* START SOURCE PASSAGE *

5. *boholy* > bolyhos: boholy 'villus' (bélboholy 'intestinal villus') > 'villous'
e.g. the composite word 'bélboholy' is used by doctors, even in singular, so not even the word 'boholy' can be regarded as an exclusively plural word.
6. *moholy* > molyhos 'pubescence' > 'covered with pubescence', the base form is used mostly by botanists.
e.g. molyhos tölgy (Quercus pubescens) = 'downy/pubescent oak'

The same morphologic transformation is applied when adding accusative, plural, possessive (or superessive: -n/-on/-en/-ön) suffixes.
(pehely > pelyhet (acc.), pelyhek (pl.), pelyhe (poss. Sg/3.) etc. or boholy > bolyhot (acc.), bolyhok (pl.), bolyha (poss. Sg. 3.)

There are probably no more words of this type.


----------



## Zsanna

Hello marczy and welcome to our forum!

Unfortunately, you started off here with a bit of an unhappy thread (on the verge of being out of the scope of the forum and against our rules) and I think we have already found an answer to frank's question(s?). We are definitely not allowed to "collect" words, make lists and draw theoretical conclusions here (that can start off debates that lead nowhere).

*As a moderator I would just like to remind everybody that giving lists of words is against our rules + out of the scope of this forum so please do not do it. Everything against the rules will be deleted.*


----------

* END SOURCE PASSAGE *

DIRECTIONS:
1 – According to the forum excerpt, who mostly uses the base form of "molyhos"?
2 – Render the entries as a JSON list of strings, one string per line, starting with the line with "family: Chloropidae" and going on through the last line of the entries. Leave out blank lines and the pictures.
The forum excerpt and the entries come from unrelated sources.

* START STORED ROWS *

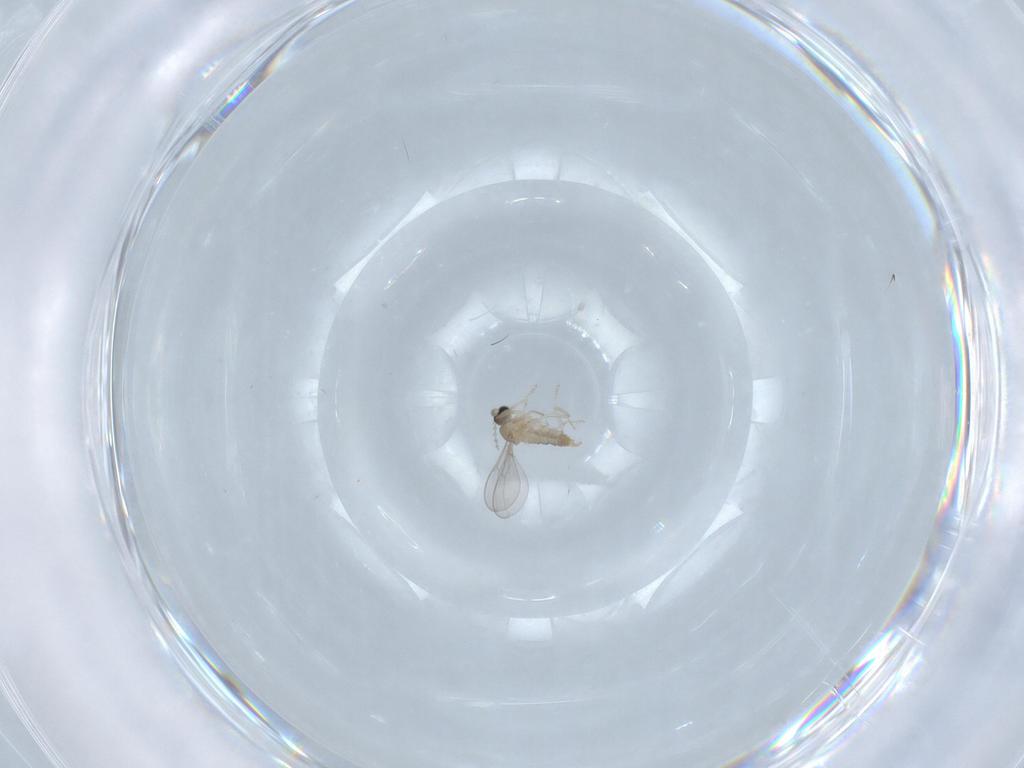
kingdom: Animalia
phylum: Arthropoda
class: Insecta
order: Diptera
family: Cecidomyiidae
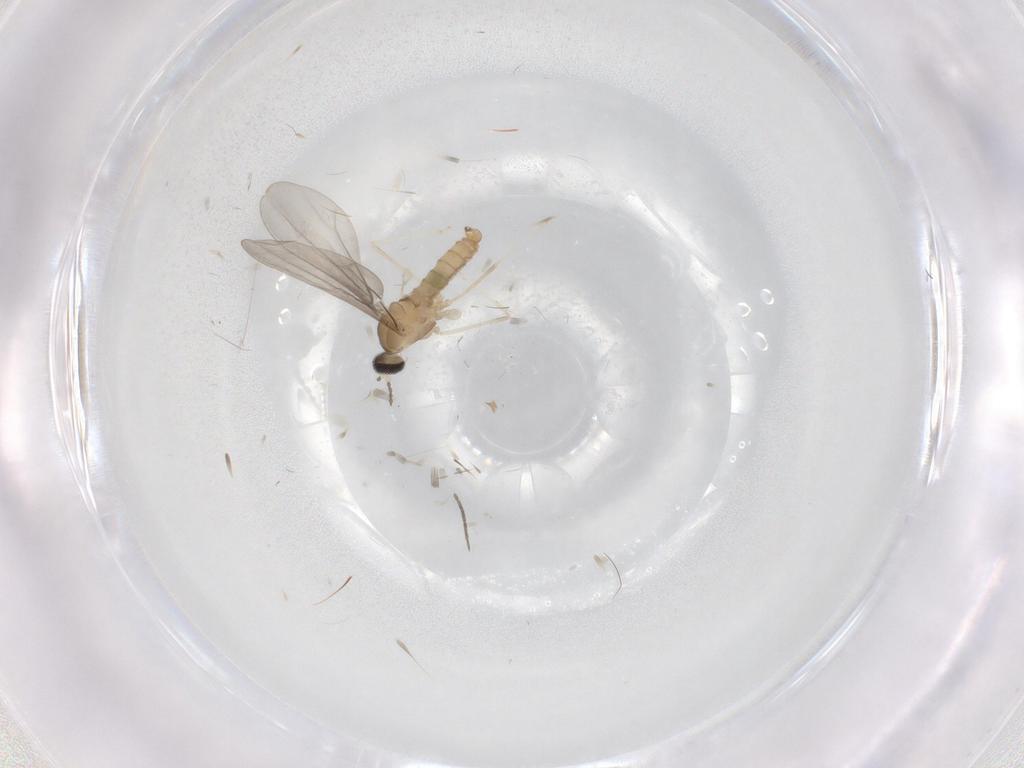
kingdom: Animalia
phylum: Arthropoda
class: Insecta
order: Diptera
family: Cecidomyiidae
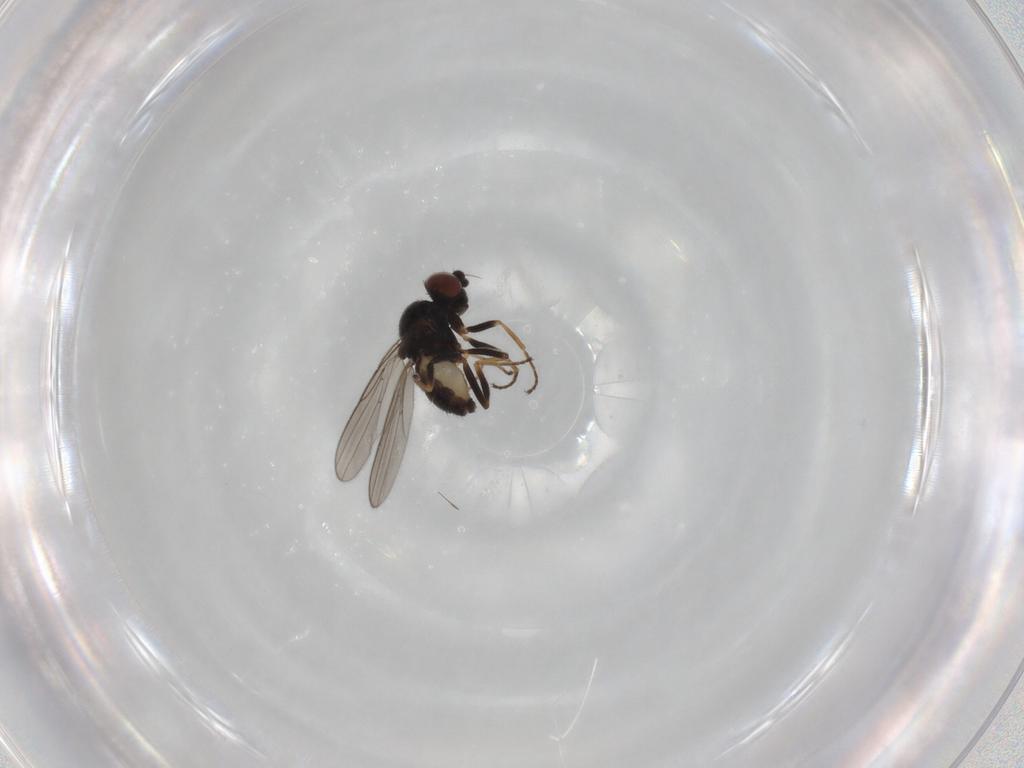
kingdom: Animalia
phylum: Arthropoda
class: Insecta
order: Diptera
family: Chloropidae
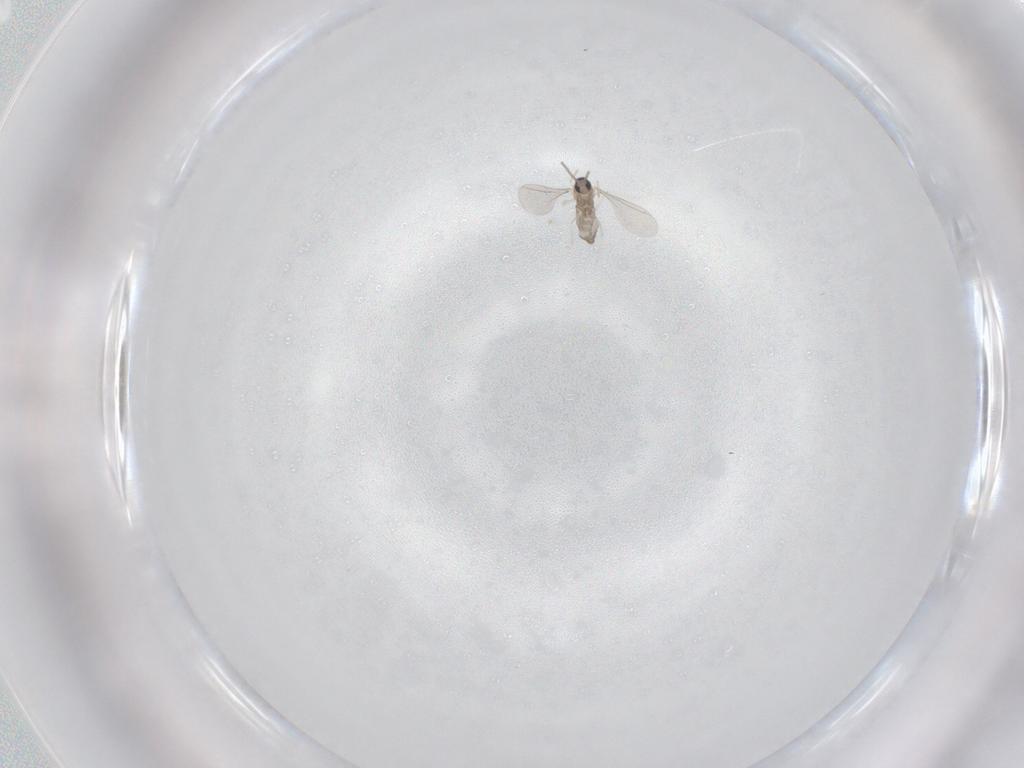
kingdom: Animalia
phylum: Arthropoda
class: Insecta
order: Diptera
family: Cecidomyiidae
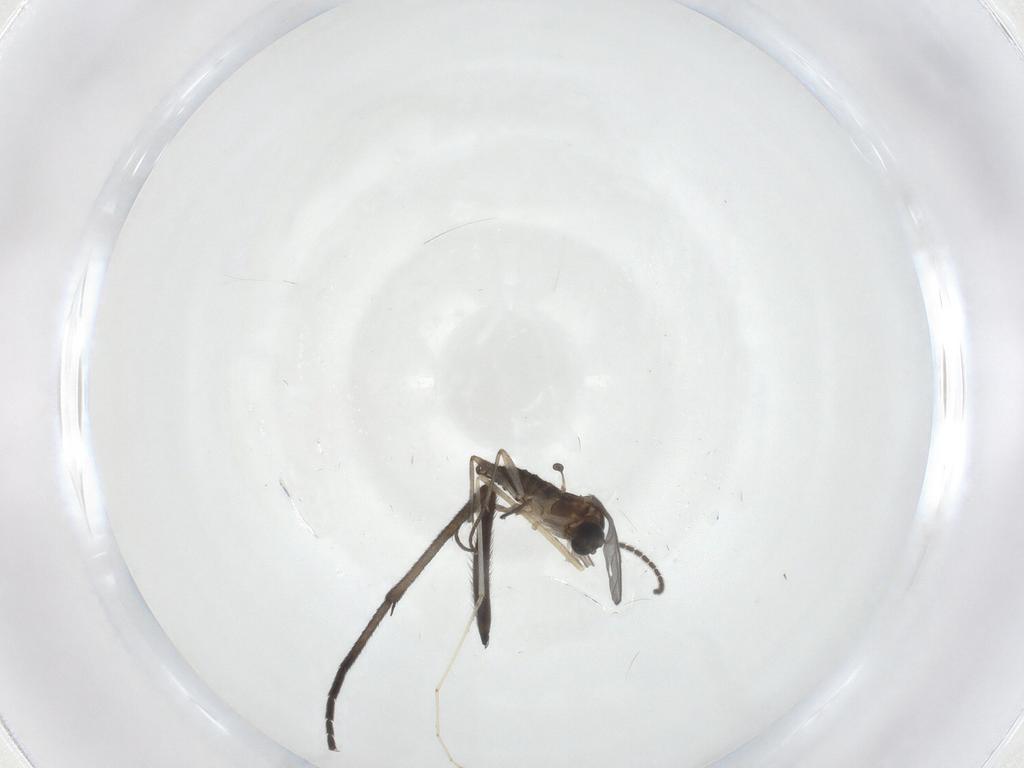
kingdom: Animalia
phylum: Arthropoda
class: Insecta
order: Diptera
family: Sciaridae
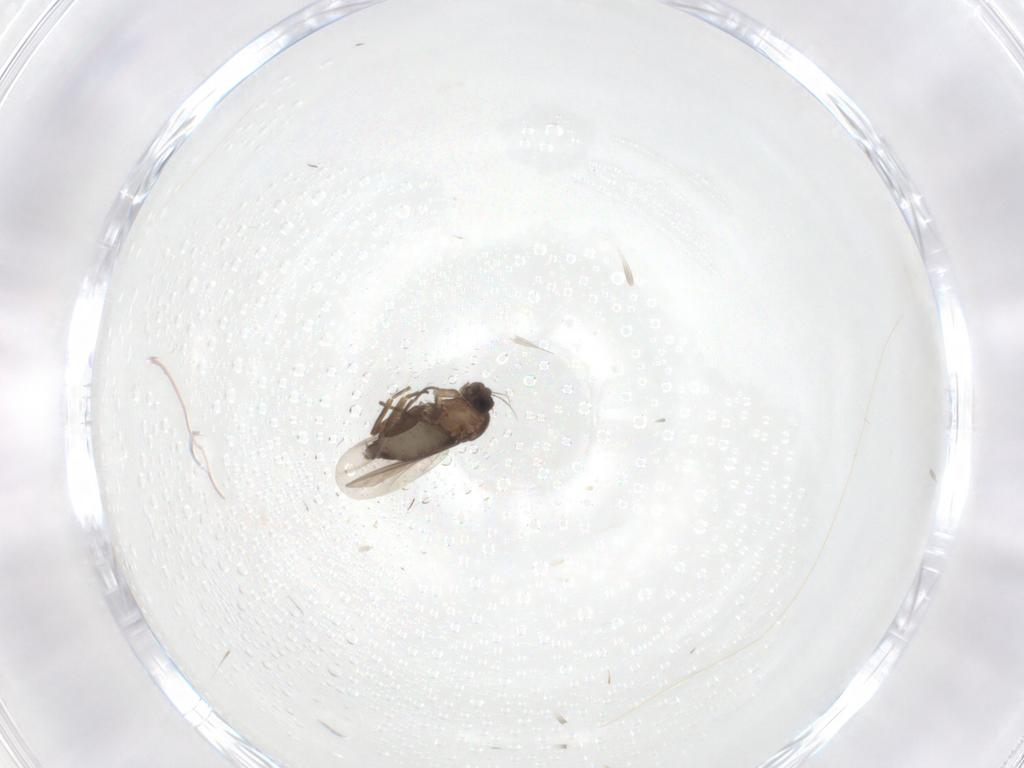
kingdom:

* END STORED ROWS *

THE ANSWERS:
1 – Botanists.

2 –
[
  "family: Chloropidae",
  "kingdom: Animalia",
  "phylum: Arthropoda",
  "class: Insecta",
  "order: Diptera",
  "family: Cecidomyiidae",
  "kingdom: Animalia",
  "phylum: Arthropoda",
  "class: Insecta",
  "order: Diptera",
  "family: Sciaridae",
  "kingdom:"
]